_Passage shown_:
>> begin

Walden Publishing: Helping New Beekeepers

A few months ago, Walden Publishing printed a beginning beekeeping article which they asked me to write: When to Harvest Honey.  It can be found here.  Then I was asked to produce a more general piece on beekeeping, which is now in their monthly, subscription-based e-journal, Independence Monthly. I’ll probably prepare a few more articles in this series.  If you are a new beekeeper, you will find these pieces useful. If you are interested in self-sufficiency, living off-grid, or exploring new independent lifestyles, you will find the journal and their free website helpful.

If you are an old hand at beekeeping, you might question some of my advice.  That’s OK. There are as many ways to keep bees as there are climates, environments, nectar sources, beehives, and beekeepers in the world.  The basics are similar, but in the end, all beekeeping is local. You first learn the basic stuff, then adapt it to the conditions in your own back yard.

But when it comes to dispensing written bee advice, here’s another thing to ponder: how does one distill essential facts into a few hundred well-chosen words? The Walden editors were kind enough to offer suggestions. But it was still a tough task. If a stranger phoned you and asked, “What should I do to become a beekeeper?” could you answer in under three minutes? If I were actually asked in that way, my advice would be “Meet up with a good, established beekeeper in your area.”  Then I’d have to explain the difference between a good beekeeper and a messed-up one. I’d also have to give some ideas on how to find and then approach that potential good beekeeper/mentor. But really, I’m just deflecting the answer, aren’t I? Basically, I’m saying, “Let someone else show you.” 

In my Walden piece, I give lots of basic advice.  I also mention the importance of a mentor. Here’s the story lead, as it appears in Walden’s Independence newsletter:

Most readers of this blog are experienced beekeepers. You probably have your own answers for newbee/wannabees, but if you take a look at one of my pieces over at Walden, you can see how I handled the question.  It’s not easy. But trying to explain some aspect of beekeeping to a beginner is a good, disciplined way to consider your own beekeeping habits. By thinking about what you need to tell a new beekeeper, you engage in a bit of self-examination.

If you are an independent spirit (and most beekeepers do), there is a lot of advice about non-bee subjects which you will enjoy from Walden Publishing. Recent pieces include home brewing, increasing health and well-being, protecting your internet privacy, selecting a proper dairy cow, and producing enough eggs from back yard chickens. That’s a pretty good variety.  Check it out, read my piece, and tell me what you think about it.

>> end

_Set exercise 1_:
Repeat the passage of the beekeeping post from "Walden Publishing: Helping" to "free website helpful.".
The beekeeping post and the rows that follow it come from separate sources.

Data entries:
>> begin

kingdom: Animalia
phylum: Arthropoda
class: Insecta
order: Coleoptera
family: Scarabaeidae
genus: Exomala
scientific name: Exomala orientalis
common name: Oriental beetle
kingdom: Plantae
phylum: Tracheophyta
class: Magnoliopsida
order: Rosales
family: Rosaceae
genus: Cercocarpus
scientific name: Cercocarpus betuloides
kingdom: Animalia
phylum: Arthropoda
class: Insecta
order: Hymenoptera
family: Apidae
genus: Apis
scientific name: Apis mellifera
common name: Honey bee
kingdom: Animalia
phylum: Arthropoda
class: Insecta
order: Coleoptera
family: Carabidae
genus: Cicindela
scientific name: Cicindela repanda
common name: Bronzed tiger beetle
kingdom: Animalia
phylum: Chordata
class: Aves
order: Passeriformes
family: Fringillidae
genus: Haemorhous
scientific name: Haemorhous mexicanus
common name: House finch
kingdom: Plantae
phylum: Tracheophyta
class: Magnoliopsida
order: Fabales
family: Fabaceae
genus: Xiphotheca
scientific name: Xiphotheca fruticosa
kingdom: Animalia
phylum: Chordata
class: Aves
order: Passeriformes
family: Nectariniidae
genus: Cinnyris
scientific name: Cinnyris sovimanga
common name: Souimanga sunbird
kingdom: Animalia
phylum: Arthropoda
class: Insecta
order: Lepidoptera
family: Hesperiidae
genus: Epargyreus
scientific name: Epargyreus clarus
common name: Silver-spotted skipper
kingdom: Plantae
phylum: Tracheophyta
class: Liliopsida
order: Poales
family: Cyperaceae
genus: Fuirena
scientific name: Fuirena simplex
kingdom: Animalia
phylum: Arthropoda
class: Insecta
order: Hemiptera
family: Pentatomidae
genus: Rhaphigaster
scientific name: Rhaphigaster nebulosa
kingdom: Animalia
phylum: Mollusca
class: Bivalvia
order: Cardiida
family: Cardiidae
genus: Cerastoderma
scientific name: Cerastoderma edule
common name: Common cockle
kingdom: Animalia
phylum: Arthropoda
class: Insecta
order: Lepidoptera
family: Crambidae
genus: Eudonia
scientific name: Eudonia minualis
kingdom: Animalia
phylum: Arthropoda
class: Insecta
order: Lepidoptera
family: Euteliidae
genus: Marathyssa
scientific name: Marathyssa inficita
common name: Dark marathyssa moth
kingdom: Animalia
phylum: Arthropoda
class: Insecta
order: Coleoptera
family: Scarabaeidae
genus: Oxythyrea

>> end

_Set exercise 2_:
Update the rows from the first line through the line with "scientific name: Xiphotheca fruticosa" by replacing "common name" with "vernacular name". Return only those lines, leaving everything else unchanged.

_Solution 1_:
Walden Publishing: Helping New Beekeepers

A few months ago, Walden Publishing printed a beginning beekeeping article which they asked me to write: When to Harvest Honey.  It can be found here.  Then I was asked to produce a more general piece on beekeeping, which is now in their monthly, subscription-based e-journal, Independence Monthly. I’ll probably prepare a few more articles in this series.  If you are a new beekeeper, you will find these pieces useful. If you are interested in self-sufficiency, living off-grid, or exploring new independent lifestyles, you will find the journal and their free website helpful.

_Solution 2_:
kingdom: Animalia
phylum: Arthropoda
class: Insecta
order: Coleoptera
family: Scarabaeidae
genus: Exomala
scientific name: Exomala orientalis
vernacular name: Oriental beetle
kingdom: Plantae
phylum: Tracheophyta
class: Magnoliopsida
order: Rosales
family: Rosaceae
genus: Cercocarpus
scientific name: Cercocarpus betuloides
kingdom: Animalia
phylum: Arthropoda
class: Insecta
order: Hymenoptera
family: Apidae
genus: Apis
scientific name: Apis mellifera
vernacular name: Honey bee
kingdom: Animalia
phylum: Arthropoda
class: Insecta
order: Coleoptera
family: Carabidae
genus: Cicindela
scientific name: Cicindela repanda
vernacular name: Bronzed tiger beetle
kingdom: Animalia
phylum: Chordata
class: Aves
order: Passeriformes
family: Fringillidae
genus: Haemorhous
scientific name: Haemorhous mexicanus
vernacular name: House finch
kingdom: Plantae
phylum: Tracheophyta
class: Magnoliopsida
order: Fabales
family: Fabaceae
genus: Xiphotheca
scientific name: Xiphotheca fruticosa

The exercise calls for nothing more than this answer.